The NXP ColdFire is a microprocessor that derives from the Motorola 68000 family architecture, manufactured for embedded systems development by NXP Semiconductors. It was formerly manufactured by Freescale Semiconductor (formerly the semiconductor division of Motorola) which merged with NXP in 2015.

==Instruction set==
The ColdFire instruction set is "assembly source" compatible (by means of translation software available from the vendor) and not entirely object code compatible with the 68000. When compared to classic 68k hardware, the instruction set differs mainly in that it no longer has support for the binary-coded decimal (BCD) packed data format; it removes a number of other, less used instructions; and most instructions that are kept support fewer addressing modes. Also, floating point intermediates are 64 bits and not 80 bits as in the 68881 and 68882 coprocessors. The instructions are only 16, 32, or 48 bits long, a simplification compared to the 68000 series.

==Models==
There are five generations or versions of the ColdFire available from Freescale:
- v1: Intended to support migration from 8-bit microcontrollers, it is a cut-down version of the v2 processor-wise. It was launched in 2006, 12 years after the original ColdFire. It is designed to easily replace the 8-bit Freescale 68HC08 microcontrollers and compete with low-end ARM chips.
- v2: The original ColdFire core launched in 1994. Single-issue pipeline, no MMU, no FPU. Versions are also available with MAC and enhanced MAC units.
- v3: Added an optional MAC unit.
- v4: Limited superscalar core.
- v4e (or eV4 in some documents): Enhanced version of the v4, launched in 2000. Adds optional MMU, FPU, and enhanced MAC unit to the architecture.
- v5: Fully superscalar core.

There is also the Fido 1100, a microcontroller launched in 2007 aimed at predictable embedded control systems such as Industrial Ethernet applications using the 68k/CPU32 instruction set. However, Fido has its own unique architecture and shares the instruction set with 68k only.

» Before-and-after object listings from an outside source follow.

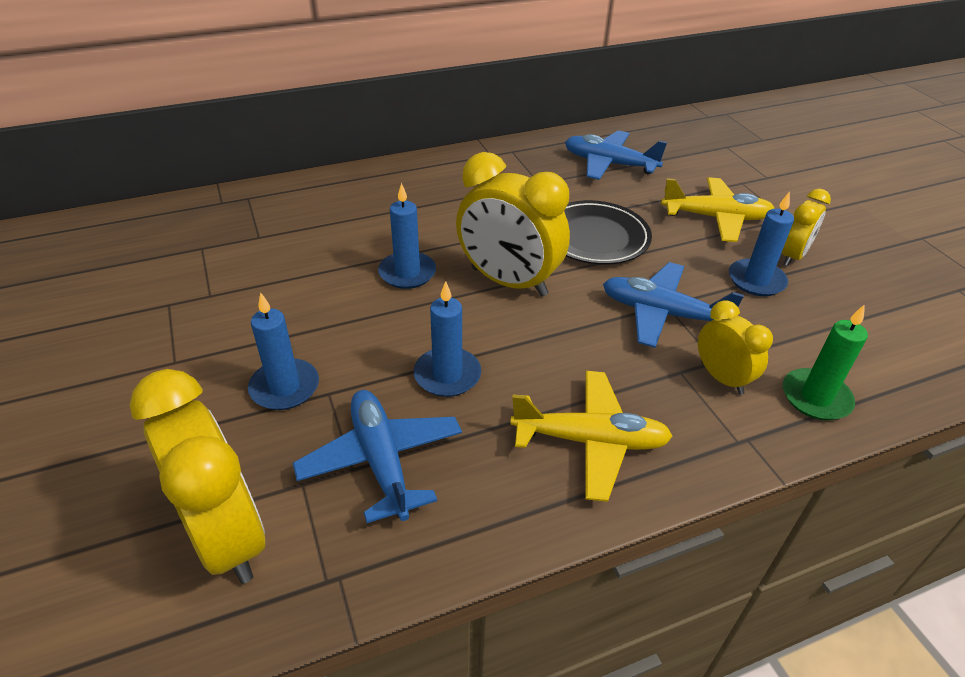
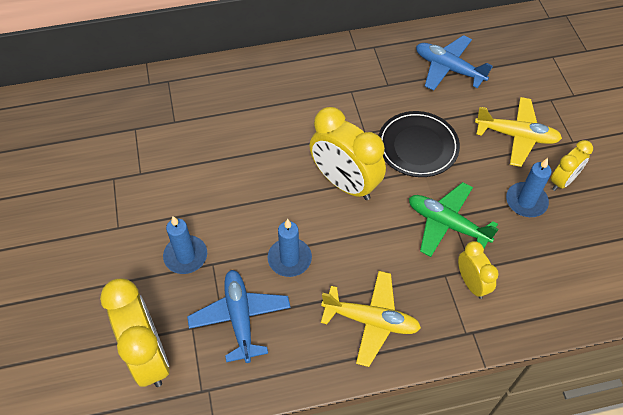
camera: 10 degrees right, 15 degrees up
blue candle [378,183,436,289] -> none
blue plane [603,262,744,348] -> green plane [409,182,498,257]
green candle [783,304,868,420] -> none

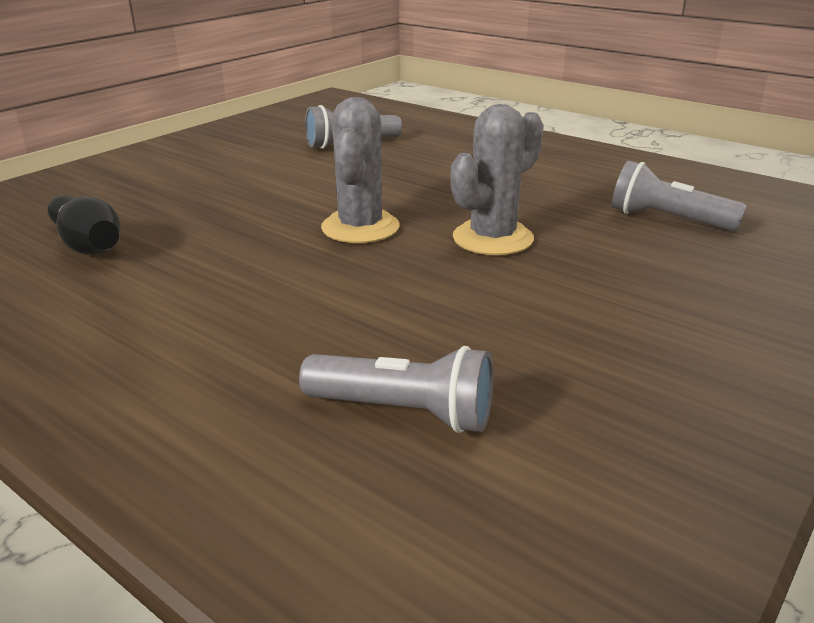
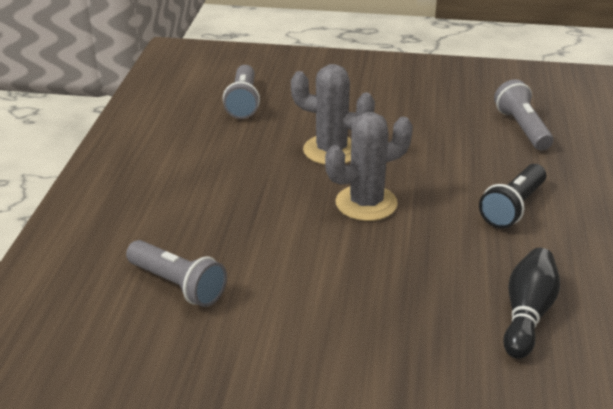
camera: 120 degrees left, 5 degrees up
none -> black flashlight [479,164,546,228]

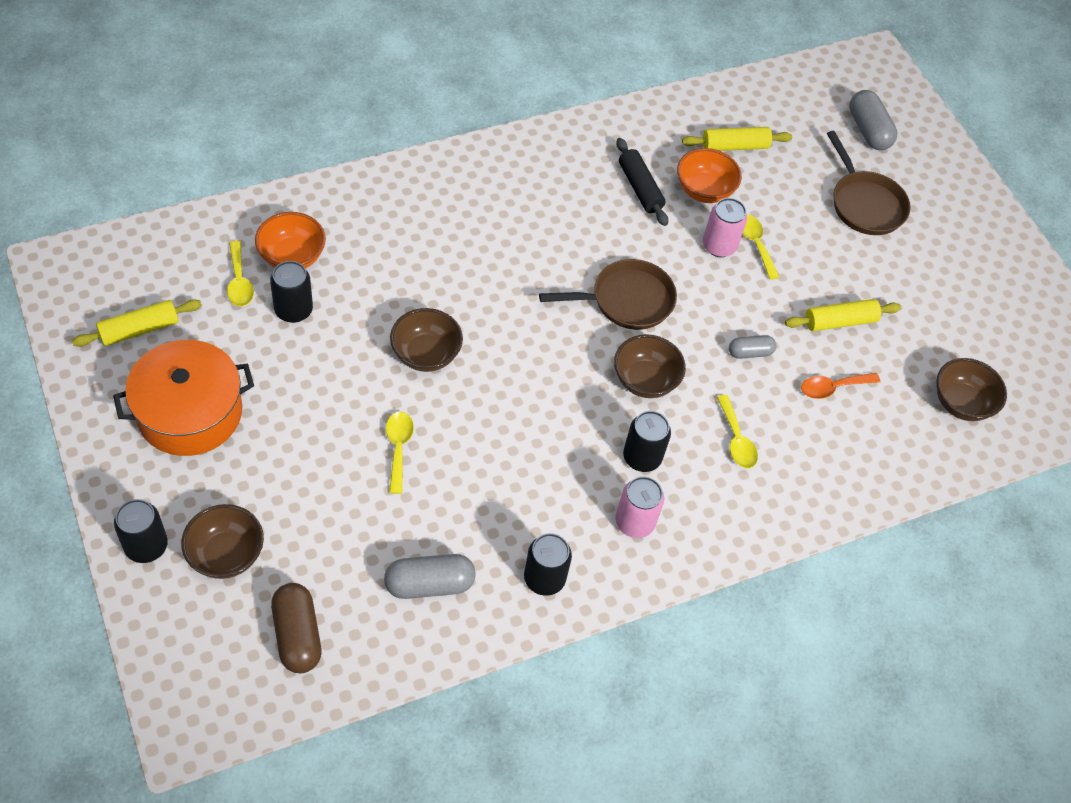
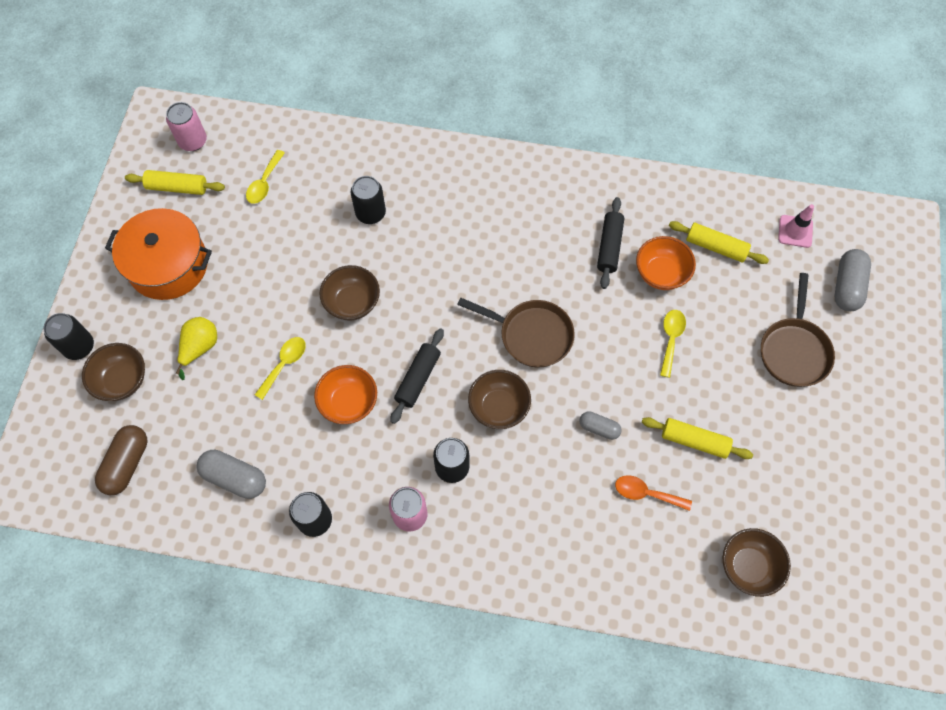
camera: 40 degrees right, 10 degrees up
orange bowl [255,212,326,268] -> orange bowl moved to [314,365,377,424]
black can [270,261,313,323] -> black can moved to [351,176,386,224]
pink can [703,198,747,257] -> pink can moved to [166,102,207,151]
yellow spoon [717,395,758,468] -> none
none -> yellow pear [176,317,217,380]
none -> black rolling pin [390,328,444,424]
none -> pink traffic cone [778,204,814,248]

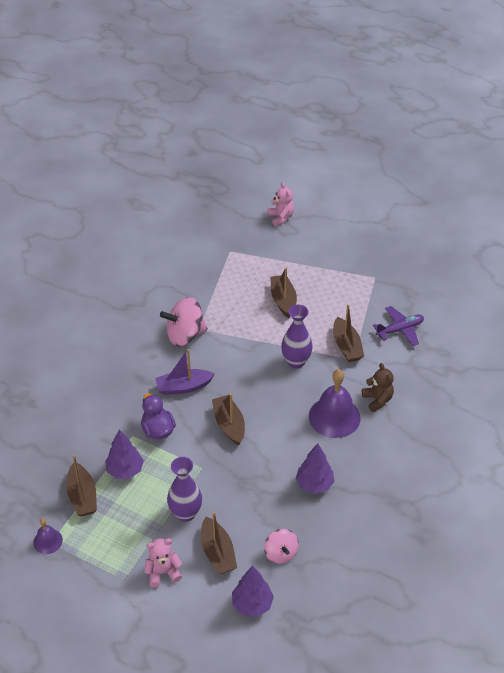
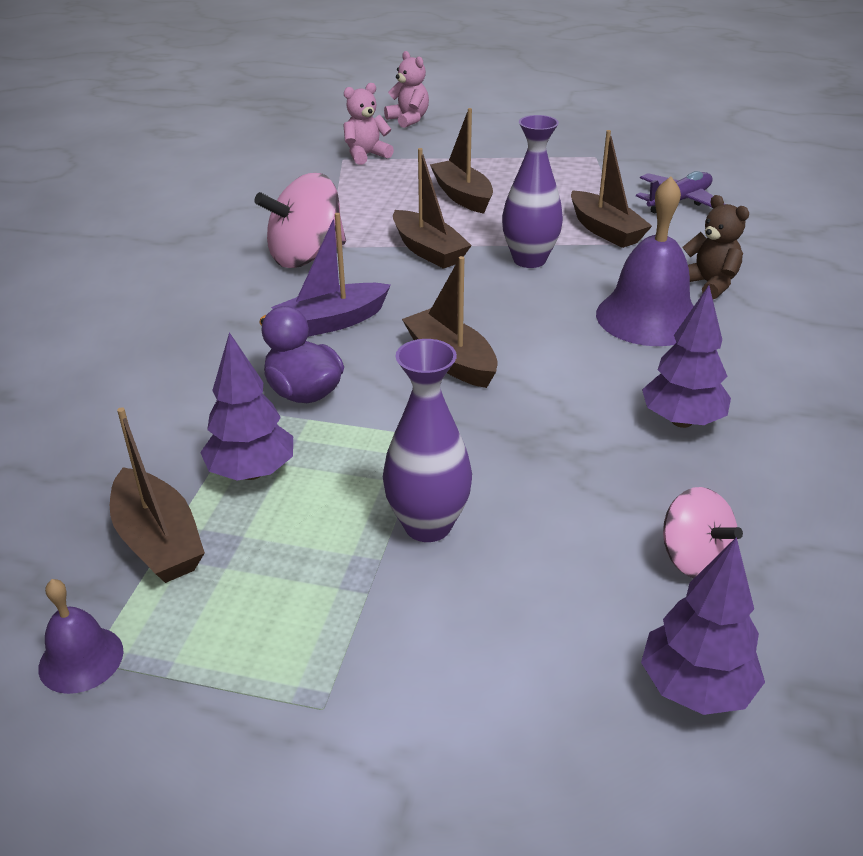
camera: 15 degrees left, 10 degrees down
pink teddy bear [144,538,182,587] -> pink teddy bear moved to [343,83,394,165]
brown boat [201,512,237,574] -> brown boat moved to [393,148,472,269]

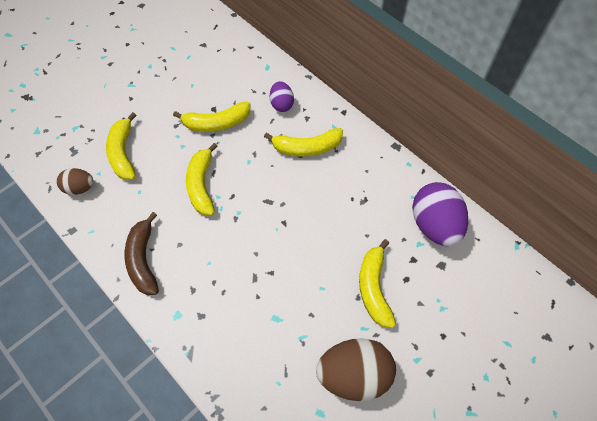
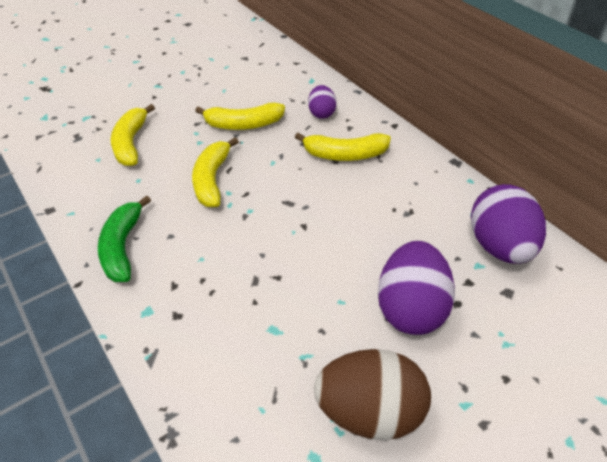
camera: 10 degrees right, 15 degrees down
brown egg [57,168,94,195] -> none
brown banana [125,212,159,295] -> green banana [98,195,151,282]
yellow banana [359,239,396,328] -> purple egg [378,241,455,335]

In November 2006, Freescale announced that ColdFire microprocessor cores were available for license as semiconductor Intellectual Property through their IP licensing and support partner IPextreme Inc. ColdFire v1 core is now available under Free license (and no per use royalty) for Altera Cyclone-III FPGA's.

In September 2007, Freescale launched the 32-bit Flexis microcontroller family with a ColdFire CPU core.

In June 2010, Freescale announced the ColdFire+ line, which is a ColdFire V1 core using a 90 nm TFS technology.

In 2010, Freescale also launched Kinetis, an ARM-based product line, leading some industry observers to speculate about the future of the ColdFire range, given that Freescale would have several competing CPU ranges.

== Linux support ==
In February 1999, the μClinux project's Linux kernel was ported to two ColdFire processors (MCF5206 and MCF5307). In 2006, the Debian project was looking into making its m68k port compatible with the ColdFires, as there are ColdFire models that can be clocked as high as 300 MHz. This is much faster than the 68060, which can officially reach 75 MHz and can be overclocked to 110 MHz.

== Applications ==
Stallion Technologies ePipe, Secure Computing SnapGear security appliances, and Arcturus Networks's System on Module products are based on ColdFire processors. There are ColdFire Linux-based single-board computers (SBC) with Ethernet and CompactFlash as small as 23×55 mm or 45×45 mm or based on CompactFlash (37×43 mm) itself. ColdFire based products have even been deployed to the International Space Station as an electronic nose project.